If Barry had seen the recent projections from the Congressional Budget Office he would have known this to be true. They estimated that tax rates on the middle bracket would need to rise to 47% and to 66% for the highest bracket by 2050 in order to fund the gap presented by Social Security, Medicare and Medicaid solely through taxes. Corporate taxes would also need to rise to 66% by that time.
How does that passage go? Rend unto Caesar that which is Caesar’s…

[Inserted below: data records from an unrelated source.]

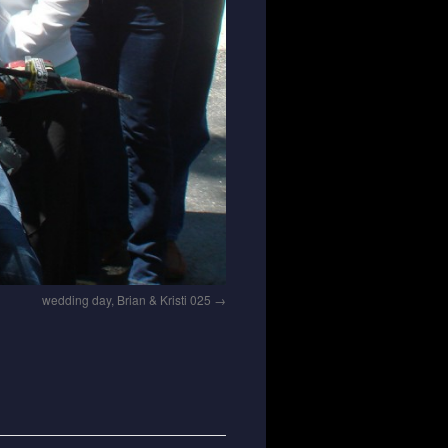
wedding day, Brian & Kristi 025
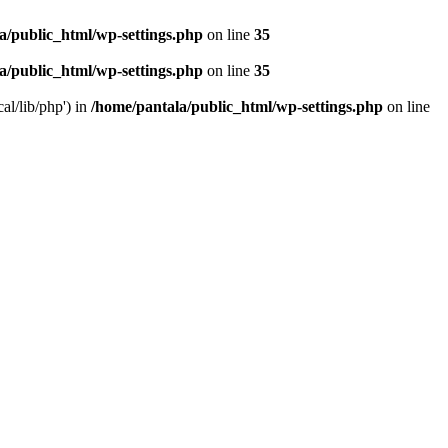
a/public_html/wp-settings.php
on line
35
a/public_html/wp-settings.php
on line
35
al/lib/php') in
/home/pantala/public_html/wp-settings.php
on line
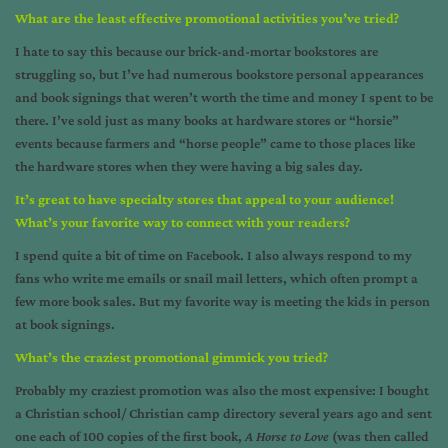
What are the least effective promotional activities you’ve tried?
I hate to say this because our brick-and-mortar bookstores are
struggling so, but I’ve had numerous bookstore personal appearances
and book signings that weren’t worth the time and money I spent to be
there. I’ve sold just as many books at hardware stores or “horsie”
events because farmers and “horse people” came to those places like
the hardware stores when they were having a big sales day.
It’s great to have specialty stores that appeal to your audience!
What’s your favorite way to connect with your readers?
I spend quite a bit of time on Facebook. I also always respond to my
fans who write me emails or snail mail letters, which often prompt a
few more book sales. But my favorite way is meeting the kids in person
at book signings.
What’s the craziest promotional gimmick you tried?
Probably my craziest promotion was also the most expensive: I bought
a Christian school/ Christian camp directory several years ago and sent
one each of 100 copies of the first book,
A Horse to Love
(was then called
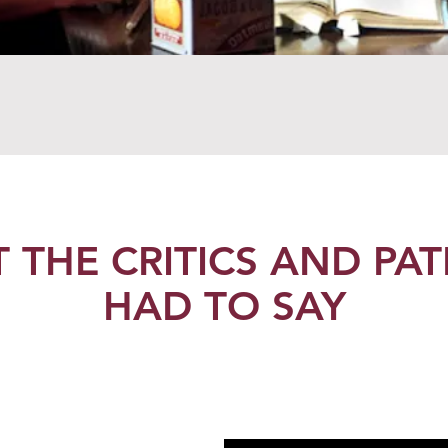
 THE CRITICS AND PA
HAD TO SAY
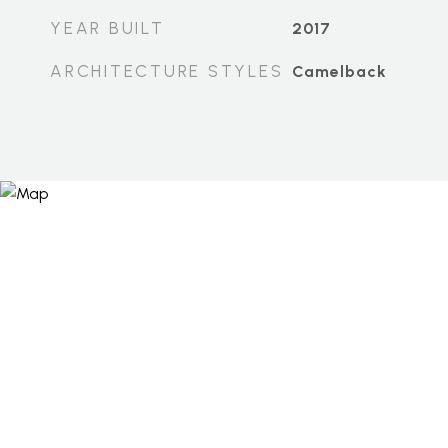
YEAR BUILT
2017
ARCHITECTURE STYLES
Camelback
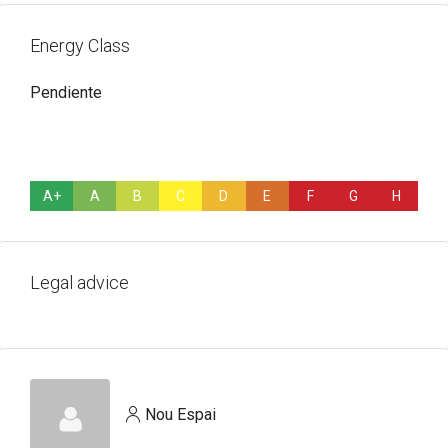
Energy Class
Pendiente
A+
A
B
C
D
E
F
G
H
Legal advice
Nou Espai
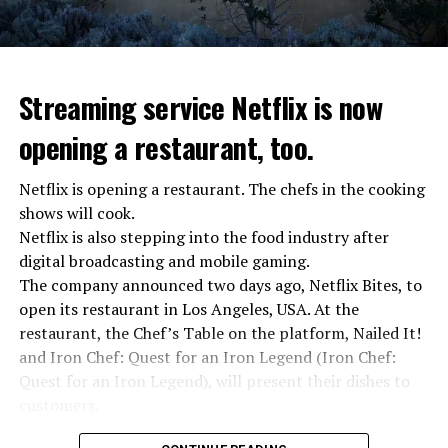
Streaming service Netflix is now
opening a restaurant, too.
Netflix is opening a restaurant. The chefs in the cooking
shows will cook.
Netflix is also stepping into the food industry after
“Putin is aware of developments”
digital broadcasting and mobile gaming.
Kremlin Spokesperson Dmitri Peskov said that Russian
The company announced two days ago, Netflix Bites, to
President Vladimir Putin is “aware of the developments”
open its restaurant in Los Angeles, USA. At the
and emphasized that “all necessary measures will be
restaurant, the Chef’s Table on the platform, Nailed It!
taken”.
and Iron Chef: Quest for an Iron Legend (Iron Chef:
According to Russia’s public broadcaster RIA Novosti,
Quest for an Iron Legend), will present their dishes to
the Federal Security Agency has launched a criminal
customers.
investigation for starting an armed uprising. Agency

Such an approach would crash the stock market, manifestly decrease the American standard of living, and actually impede, if not fully curtail, the ability for workers to save for retirement. On a governmental level, there would be little money available for all of its other priorities (such as defense and the protection of our borders), and the burden on the younger generation would be particularly oppressive in this scenario.